Large language models (LLMs) have greatly improved the state-of-the-art in various understanding and generation tasks, revolutionizing natural language processing. Most LLMs gain from self-supervised training over huge corpora by gathering information from a fixed-sized local context and displaying emerging skills, including zero-shot prompting, in-context learning, and Chain-of-Thought (CoT) reasoning. The input length restriction of present LLMs precludes them from generalizing to real-world applications, corresponding to prolonged horizontal planning, where the capability to handle long-form material beyond a fix-sized session is crucial.
The only solution to the length limit problem is solely scaling up the input context length. For improved long-range interdependence, GPT-3, for instance, raises the input length from 1k of GPT-2 to 2k tokens. The in-context dense attention is nevertheless severely confined by the quadratic computing complexity of Transformer self-attention, and this system often requires computationally extensive training from the start. One other recent area of research, which still mostly requires training from the beginning, focuses on creating in-context sparse attention to avoid the quadratic cost of self-attention.
While Memorising Transformer (MemTRM) is a well known study, it approximates in-context scant attention through dense attention to each in-context tokens and memorized tokens retrieved from a non-differentiable memory for Transformers. MemTRM delivers significant perplexity advantages when modeling large books or papers by scaling up the resultant language model to handle as much as 65k tokens. MemTRM’s linked memory approach, which uses a single model for encoding and fusing memory for language modeling, presents the memory staleness difficulty during training. In other words, cached earlier representations in memory could have distributional changes from those from essentially the most recent model when the model parameters are modified, reducing the usage of memory augmentation.
On this paper authors from UCSB and Microsoft Research propose the LONGMEM framework, which enables language models to cache long-form prior context or knowledge into the non-differentiable memory bank and benefit from them via a decoupled memory module to handle the memory staleness problem. They create a revolutionary residual side network (SideNet) to attain decoupled memory. A frozen backbone LLM is used to extract the paired attention keys and values from the previous context into the memory bank. The resulting attention query of the present input is utilized within the SideNet’s memory-augmented layer to access cached (keys and values) for earlier contexts. The associated memory augmentations are then fused into learning hidden states via a joint attention process.
Higher knowledge transfer from the pretrained backbone LLM is made possible by newly built cross-network residual connections between the SideNet and the frozen backbone LLM. The pre-trained LLM could also be modified to utilize long-contextual memory by repeatedly training the residual SideNet to extract and fuse memory-augmented long-context. There are two primary benefits to their decoupled memory system. First, the decoupled frozen backbone LLM and SideNet of their proposed architecture isolate memory retrieval and fusion from encoding prior inputs into memory.

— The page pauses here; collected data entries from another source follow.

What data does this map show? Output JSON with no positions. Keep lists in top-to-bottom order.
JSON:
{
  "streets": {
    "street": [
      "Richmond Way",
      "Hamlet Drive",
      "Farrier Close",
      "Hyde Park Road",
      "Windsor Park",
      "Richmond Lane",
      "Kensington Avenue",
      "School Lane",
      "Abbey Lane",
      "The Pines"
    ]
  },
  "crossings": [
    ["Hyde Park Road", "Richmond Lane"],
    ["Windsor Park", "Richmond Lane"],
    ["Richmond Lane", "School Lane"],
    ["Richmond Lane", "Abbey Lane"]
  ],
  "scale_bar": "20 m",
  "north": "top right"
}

This efficiently addresses the issue of memory staleness because the backbone LLM only serves because the long-context knowledge encoder. In contrast, the residual SideNet serves because the memory retriever and reader. Second, it’s computationally inefficient and suffers from catastrophic forgetting to alter the LLM with memory augmentations directly. Along with with the ability to access the knowledge that was previously learned, LONGMEM may also prevent devastating forgetting because the backbone LLM is frozen throughout the effective memory-augmented adaption stage. Depending on the following activities, LONGMEM can input different sorts of long-form text and data into the memory bank.
They give attention to two illustrative instances: memory-augmented in-context learning with 1000’s of task-relevant demonstration examples and language modeling with full-length book contexts. They assess how well the proposed LONGMEM performs on several long-text language modeling tasks and memory-augmented in-context learning for language understanding. Based on experimental findings, their model repeatedly surpasses the strong baselines regarding its capability for long-text modeling and in-context learning. Their approach significantly increases the power of LLM to represent long-context language by -1.38 ~ -1.62 perplexity over various length splits of the Gutenberg-2022 corpus.
Surprisingly, their model greatly outperforms the present strong x-former baselines to realize the state-of-the-art performance of 40.5% identification accuracy on ChapterBreak, a difficult long-context modeling benchmark. Lastly, in comparison with MemTRM and baselines without memory enhancement, LONGMEM displays strong in-context learning advantages on common NLU tasks.
Check Out The Paper and Github link. Don’t forget to affix our 24k+ ML SubReddit, Discord Channel, and Email Newsletter, where we share the newest AI research news, cool AI projects, and more. If you’ve any questions regarding the above article or if we missed anything, be at liberty to email us at Asif@marktechpost.com
🚀 Check Out 100’s AI Tools in AI Tools Club
Aneesh Tickoo is a consulting intern at MarktechPost. He’s currently pursuing his undergraduate degree in Data Science and Artificial Intelligence from the Indian Institute of Technology(IIT), Bhilai. He spends most of his time working on projects aimed toward harnessing the ability of machine learning. His research interest is image processing and is captivated with constructing solutions around it. He loves to attach with people and collaborate on interesting projects.